Canadian Cowboys
Cattle ranching began in Canada in the early 1870s. The Canadian government so supported ranching that in 1881 it passed regulations that allowed any individual or ranch company to lease up to 100,000 acres for the cost of one cent per acre, per year. In many ways, the Canadian cowboy enjoys the same mythical status as he does in the United States (see Calgary Stampede in Urban Growth unit). The passage below describes some of the similarities and differences between the Canadian and American cowboy.
Canadian cowboys appeared very similar to the cowhands across the border in the United States. A broad-brimmed hat for shelter from sun and rain, snug jeans, and high-heeled boots were standard garb. Although unpolished by the urban standards of Montreal or Quebec, Alberta cowboys could likely read and write. . . .

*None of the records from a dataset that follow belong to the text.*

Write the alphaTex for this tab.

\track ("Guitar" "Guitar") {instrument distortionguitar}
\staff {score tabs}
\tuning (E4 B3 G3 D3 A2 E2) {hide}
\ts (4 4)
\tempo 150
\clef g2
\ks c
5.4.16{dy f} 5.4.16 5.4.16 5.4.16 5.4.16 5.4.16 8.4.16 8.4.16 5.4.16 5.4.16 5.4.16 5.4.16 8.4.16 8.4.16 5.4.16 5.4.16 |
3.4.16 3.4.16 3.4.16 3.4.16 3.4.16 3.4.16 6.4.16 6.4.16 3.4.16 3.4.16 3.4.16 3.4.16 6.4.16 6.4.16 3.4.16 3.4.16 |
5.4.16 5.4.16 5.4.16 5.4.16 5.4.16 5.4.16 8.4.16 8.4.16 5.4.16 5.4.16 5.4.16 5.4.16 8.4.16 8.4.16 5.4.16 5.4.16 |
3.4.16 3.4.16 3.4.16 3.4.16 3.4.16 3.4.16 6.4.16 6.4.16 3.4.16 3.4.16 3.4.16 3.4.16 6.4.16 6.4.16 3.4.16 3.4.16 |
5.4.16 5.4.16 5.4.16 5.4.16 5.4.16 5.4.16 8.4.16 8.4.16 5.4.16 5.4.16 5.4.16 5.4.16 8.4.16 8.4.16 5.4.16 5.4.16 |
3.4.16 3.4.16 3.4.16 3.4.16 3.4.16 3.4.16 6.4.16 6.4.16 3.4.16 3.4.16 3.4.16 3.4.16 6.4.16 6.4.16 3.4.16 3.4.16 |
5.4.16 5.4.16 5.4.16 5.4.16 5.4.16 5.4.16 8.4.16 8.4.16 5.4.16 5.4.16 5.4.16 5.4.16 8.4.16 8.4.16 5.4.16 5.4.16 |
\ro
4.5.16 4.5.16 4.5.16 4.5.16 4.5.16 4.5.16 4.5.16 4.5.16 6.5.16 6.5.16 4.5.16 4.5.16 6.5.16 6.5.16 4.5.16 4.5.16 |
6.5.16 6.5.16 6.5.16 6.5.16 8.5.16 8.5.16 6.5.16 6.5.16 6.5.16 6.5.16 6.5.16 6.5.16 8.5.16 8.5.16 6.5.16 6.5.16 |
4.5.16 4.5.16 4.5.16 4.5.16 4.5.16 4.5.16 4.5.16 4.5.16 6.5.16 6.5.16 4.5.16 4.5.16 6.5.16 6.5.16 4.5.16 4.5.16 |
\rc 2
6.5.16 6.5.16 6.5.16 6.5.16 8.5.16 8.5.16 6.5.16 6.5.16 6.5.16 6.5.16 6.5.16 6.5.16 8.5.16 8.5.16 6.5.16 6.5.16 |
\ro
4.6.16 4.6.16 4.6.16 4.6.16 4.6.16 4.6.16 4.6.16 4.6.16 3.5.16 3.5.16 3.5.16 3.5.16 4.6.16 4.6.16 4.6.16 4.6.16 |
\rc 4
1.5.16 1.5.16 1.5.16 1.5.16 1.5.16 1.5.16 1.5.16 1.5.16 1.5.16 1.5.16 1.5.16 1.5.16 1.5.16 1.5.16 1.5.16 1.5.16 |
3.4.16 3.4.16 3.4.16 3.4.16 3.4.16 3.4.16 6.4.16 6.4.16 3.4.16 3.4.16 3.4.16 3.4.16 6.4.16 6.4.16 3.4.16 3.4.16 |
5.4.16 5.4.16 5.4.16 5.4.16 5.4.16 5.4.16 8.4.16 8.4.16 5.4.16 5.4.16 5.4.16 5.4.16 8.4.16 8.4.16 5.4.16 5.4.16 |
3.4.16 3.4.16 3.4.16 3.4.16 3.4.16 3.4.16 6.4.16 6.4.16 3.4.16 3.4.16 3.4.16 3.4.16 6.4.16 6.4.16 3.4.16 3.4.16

Ranch hands in Canada stand alone among the cowboys of the Americas in having very little negative imagery associate with them. In fact, Canadians go to considerable pains to distinguish their ''civilized'' and cultured West from the violent, rough-and-tumble frontier to their south. . . . Historian L.G. Thomas noted of the not-so-wild Canadian West that ''the body is American but the spirit is English.''
Nineteenth-century sources recorded considerable differences in cowboy country north and south of the Forty-ninth Parallel. . . . The Calgary Herald in 1884 contrasted the cowboys of Canada and the United States. ''The rough and festive cowboy of Texas and Oregon has no counterpart here. Two or three beardless lads wear jingling spurs and ridiculous revolvers and walk with a slouch, [but] the genuine Alberta cowboy is a gentleman.''
Source: Slatta, Richard. Cowboys of the Americas. New Haven: Yale University Press, 1990. 51.
Questions:
1. What were some of the perceived similarities and differences between American and Canadian cowboys?
2. How does the idea of a Canadian West, full of cowboys, complicate the myth of the American West?